Heru dan Donni sudah lama keluar dari rumah itu. Keduanya tengah gelisah menunggu kedatangan Lina. Tak begitu lama keduanya membicarakan Lina, ia muncul di hadapan mereka dengan napas terengah-engah.
“Lin, kamu lama banget di sana. Tapi, kenapa kamu? Seperti melihat setan saja,“ ujar Heru.
“Aku gak apa-apa kok. Lebih baik kita cabut dari sini. Perasaanku mulai tidak enak.“ Lina berpura-pura mengelus tengkuknya sambil mengajak mereka berdua beranjak dari sana.
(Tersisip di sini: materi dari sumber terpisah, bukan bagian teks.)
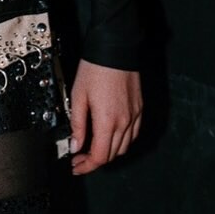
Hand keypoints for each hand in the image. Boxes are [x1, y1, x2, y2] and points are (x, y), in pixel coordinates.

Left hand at [68, 58, 141, 174]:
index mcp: (107, 121)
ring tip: (93, 147)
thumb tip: (75, 145)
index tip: (76, 166)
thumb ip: (77, 124)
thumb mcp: (78, 95)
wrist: (115, 48)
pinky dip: (121, 141)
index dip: (86, 166)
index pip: (99, 156)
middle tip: (80, 157)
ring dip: (108, 152)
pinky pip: (133, 135)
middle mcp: (124, 122)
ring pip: (123, 147)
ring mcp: (134, 116)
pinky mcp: (139, 109)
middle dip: (94, 161)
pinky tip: (110, 135)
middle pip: (111, 155)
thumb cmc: (95, 68)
Di perjalanan, Lina memikirkan kejadian saat dirinya bertemu dengan sosok makhluk halus mengerikan tersebut.
Kau akan mati...
Ini bukan sebuah gertakan biasa. Ancaman itu semakin nyata ketika sosok itu menunjuk padanya. Matanya kembali was-was, mengamati setiap pergerakan yang mencurigakan. Ia cemas, jika makhluk itu, mengikutinya ke tempatnya pergi dan melangkah. Kini, hanya pada Tuhan, diamenggantungkan keselamatan dirinya.
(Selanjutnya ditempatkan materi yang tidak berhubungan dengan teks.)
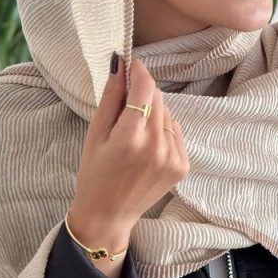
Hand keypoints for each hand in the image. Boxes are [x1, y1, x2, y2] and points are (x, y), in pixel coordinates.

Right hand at [67, 54, 189, 245]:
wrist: (109, 214)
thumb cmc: (95, 174)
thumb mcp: (95, 134)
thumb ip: (110, 97)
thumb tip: (120, 63)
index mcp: (130, 138)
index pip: (145, 87)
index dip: (138, 71)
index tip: (131, 64)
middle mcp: (156, 147)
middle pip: (157, 98)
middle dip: (142, 93)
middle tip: (124, 107)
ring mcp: (173, 157)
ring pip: (168, 113)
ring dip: (153, 113)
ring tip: (134, 132)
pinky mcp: (182, 165)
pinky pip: (176, 131)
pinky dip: (163, 131)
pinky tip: (147, 145)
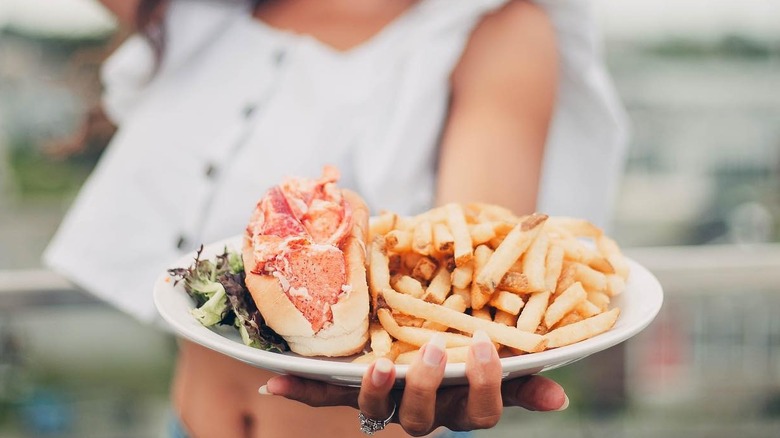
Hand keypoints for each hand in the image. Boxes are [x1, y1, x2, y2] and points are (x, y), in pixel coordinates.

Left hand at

Di tengah kekhawatiran melanda, sesuatu tampak bergetar dan bercahaya berada di dalam saku depannya. Ternyata, handphone-nya menampilkan sebuah pesan masuk. Lina mengambil dan membuka pengunci tombol.
Lina, mama, bapa dan adikmu pergi menjenguk tante Lisa yang telah selesai bersalin. Mungkin, kami akan pulang tengah malam. Makan malam sudah mama sediakan di kulkas. Oh ya, kunci rumah sudah mama titipkan pada pak Togar. Â
Lina membaca jeli SMS ibunya yang masuk ke handphone-nya dan—sial!
Dia akan menghabiskan satu malam di rumahnya sendirian. Ini adalah bencana besar untuknya. Namun, ia berusaha menguatkan dirinya agar tak dikuasai ketakutan berlebihan. Tapi, tak dipungkirinya ketakutan itu sudah bertumbuh liar layaknya rumput.